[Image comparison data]
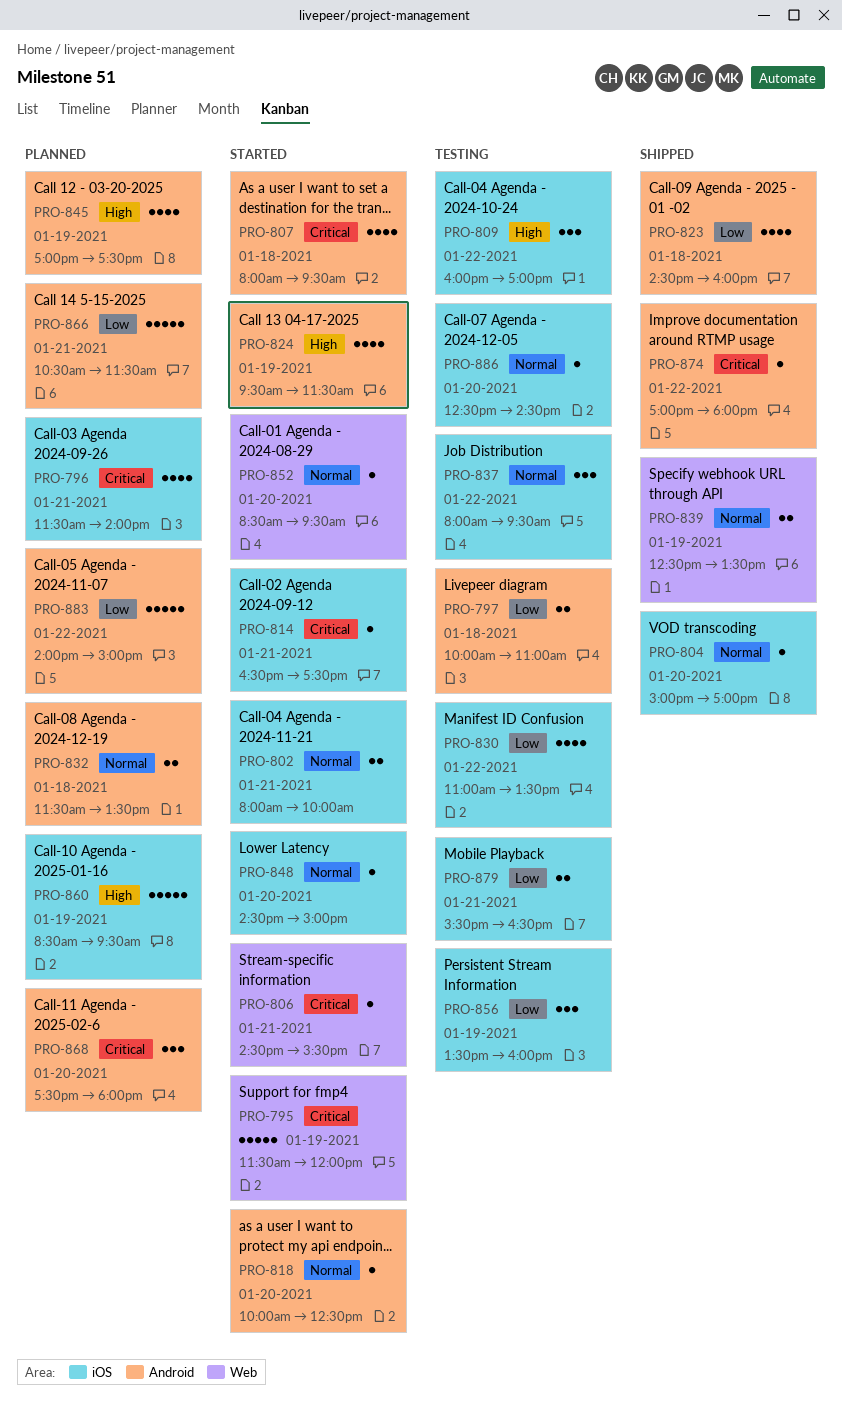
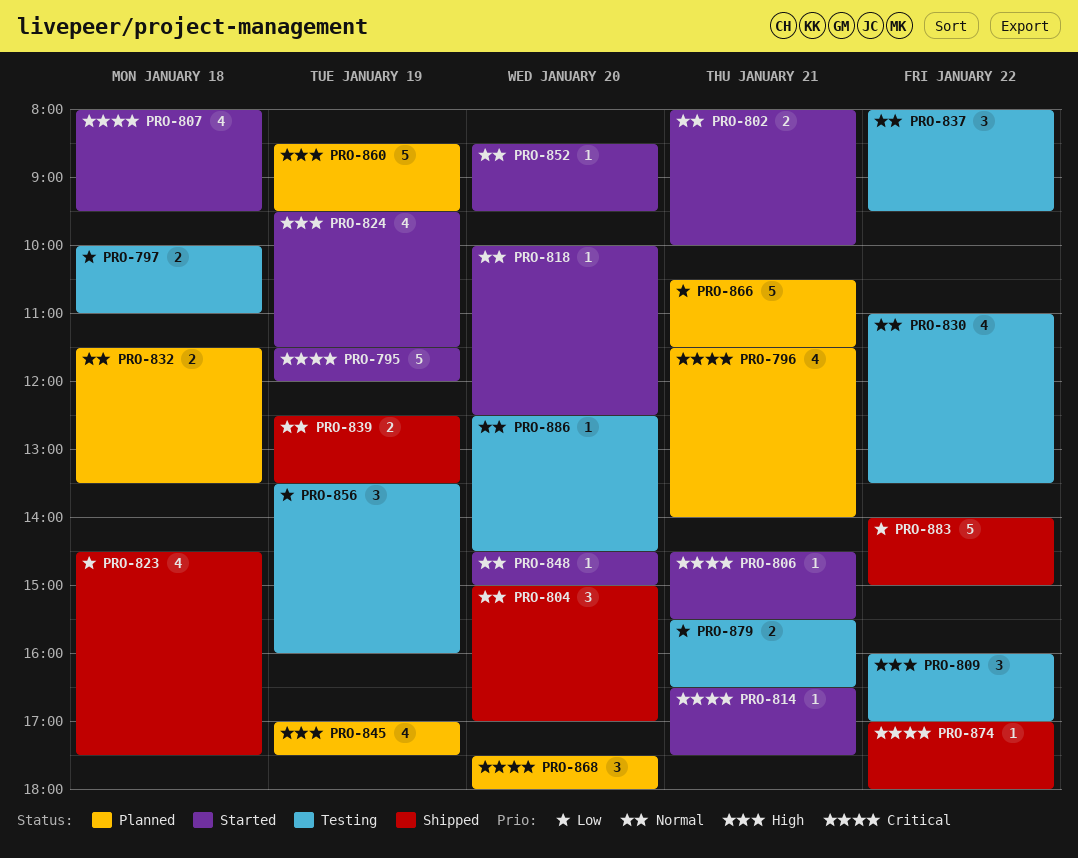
PRO-804, estimate: 1 -> 3
PRO-823, ends: 16:00 -> 17:30
PRO-830, priority: Low -> Normal
PRO-883, status: Planned -> Shipped

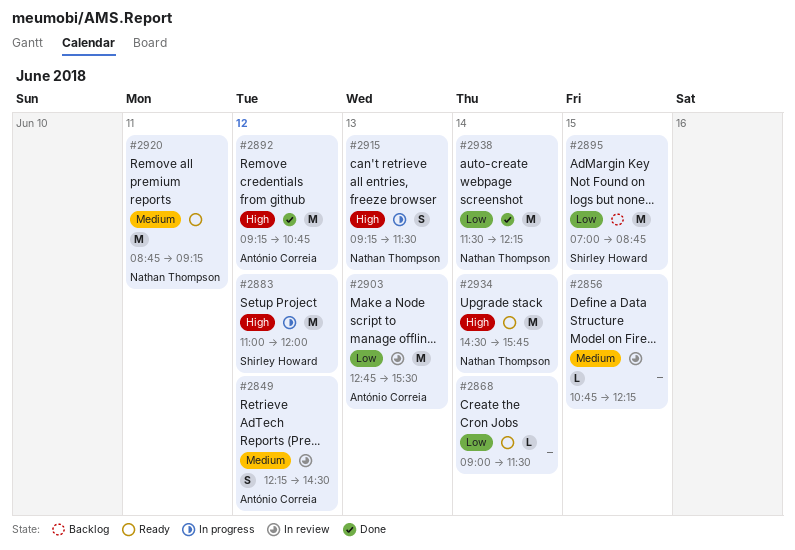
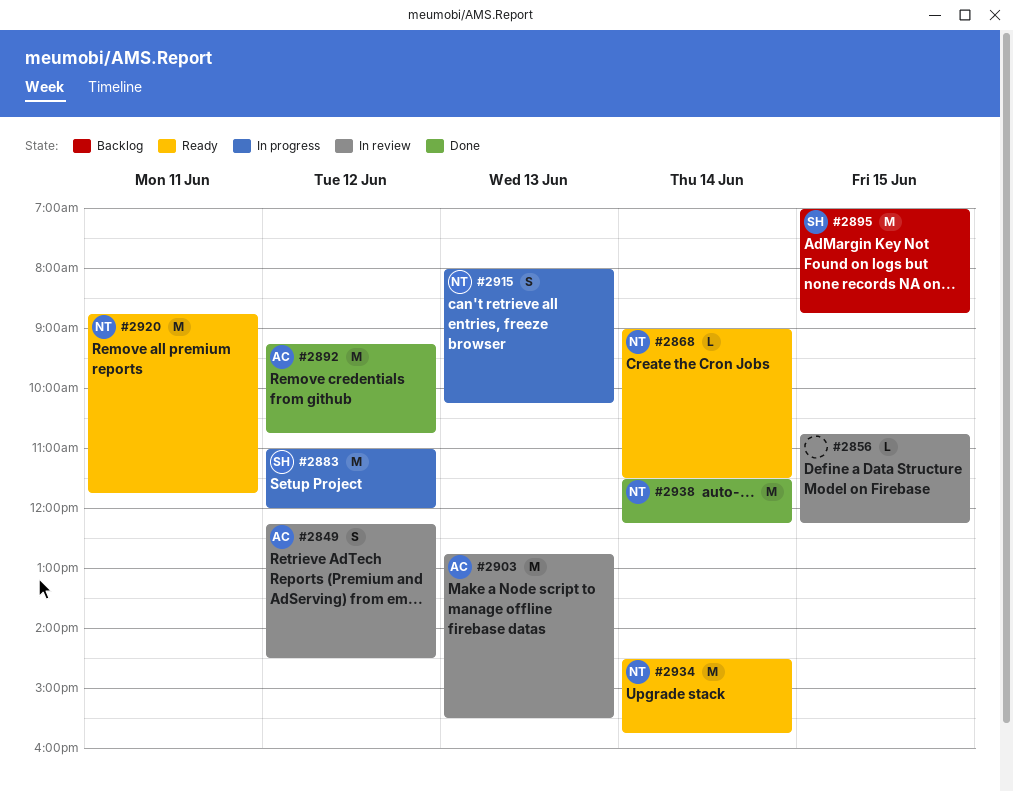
#2868, owner: none -> Nathan Thompson
#2915, begins: 09:15 -> 08:00
#2915, ends: 11:30 -> 10:15
#2920, ends: 09:15 -> 11:45

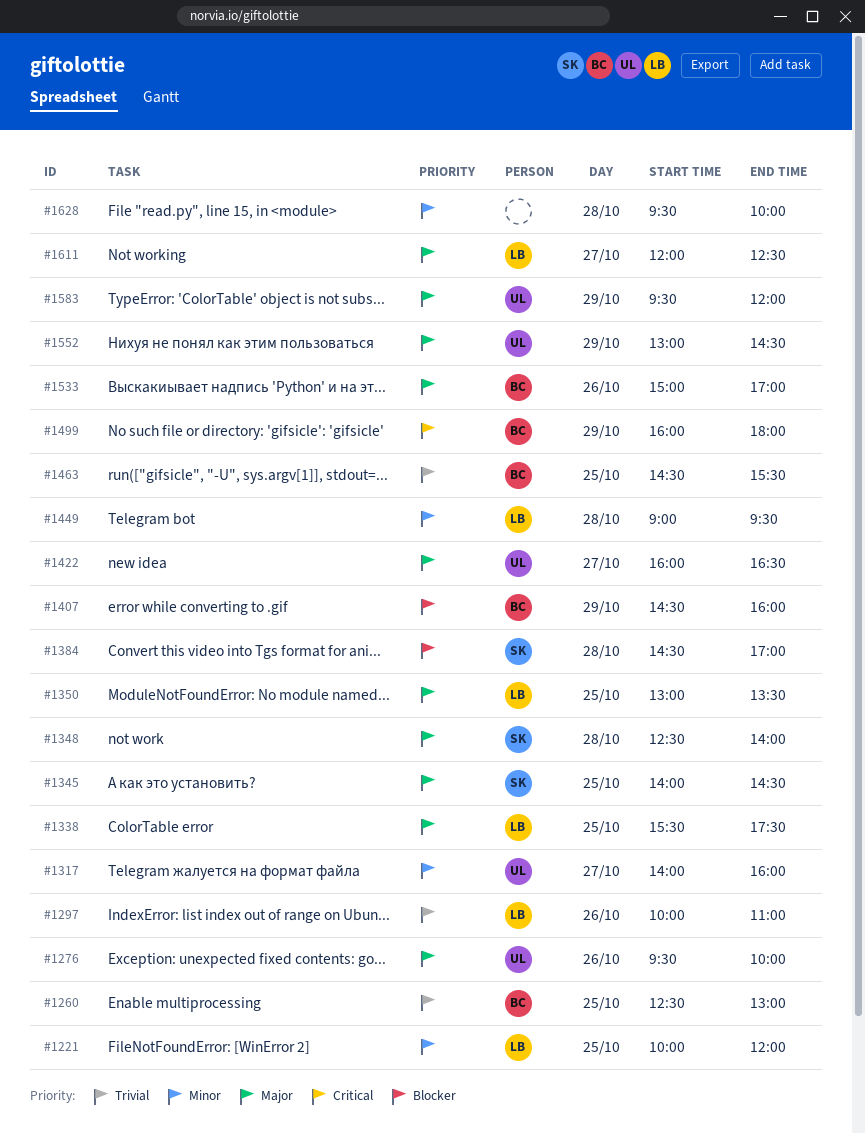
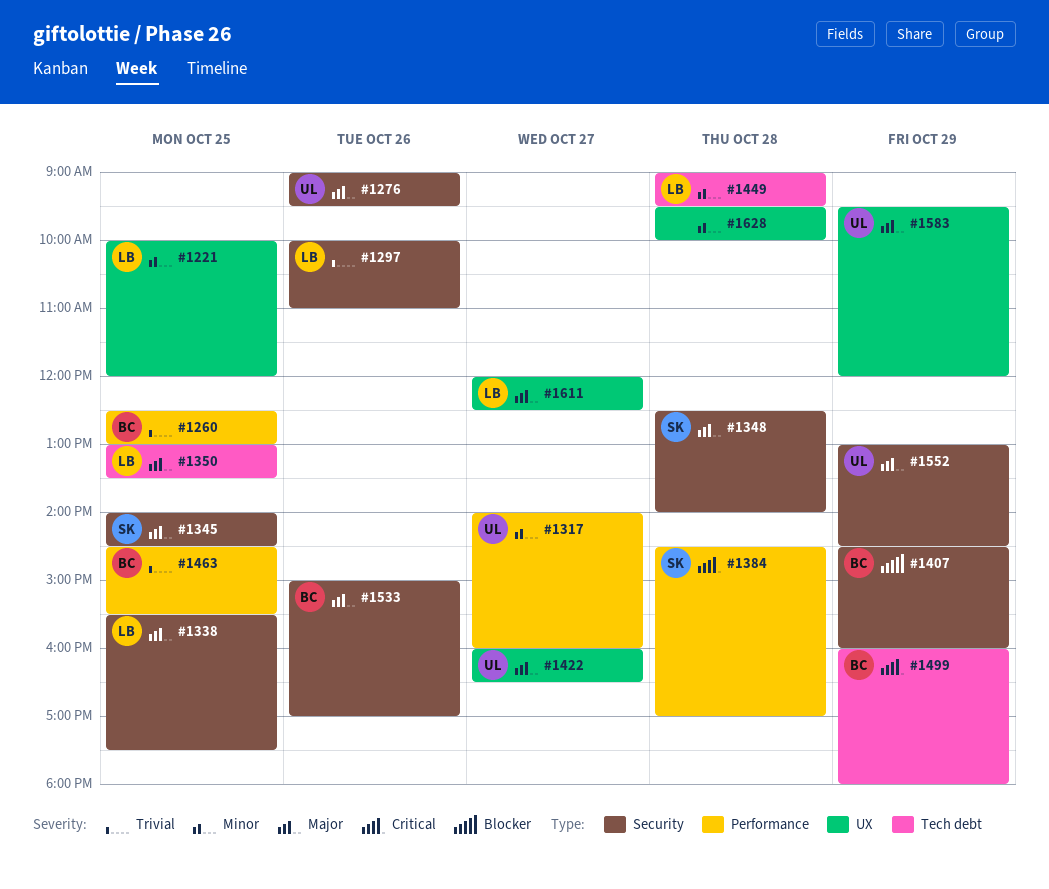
#1276, begins: 09:30 -> 09:00
#1276, ends: 10:00 -> 09:30
#1384, priority: Blocker -> Critical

◆ AIM OF THE TASK: Please copy the lines above, starting at the one that holds "PRO-883, status: Planned -> Shipped" and stopping after the last line, exactly as they appear and minus the pictures.

◆ TASK RESULT:
PRO-883, status: Planned -> Shipped

#2868, owner: none -> Nathan Thompson
#2915, begins: 09:15 -> 08:00
#2915, ends: 11:30 -> 10:15
#2920, ends: 09:15 -> 11:45

#1276, begins: 09:30 -> 09:00
#1276, ends: 10:00 -> 09:30
#1384, priority: Blocker -> Critical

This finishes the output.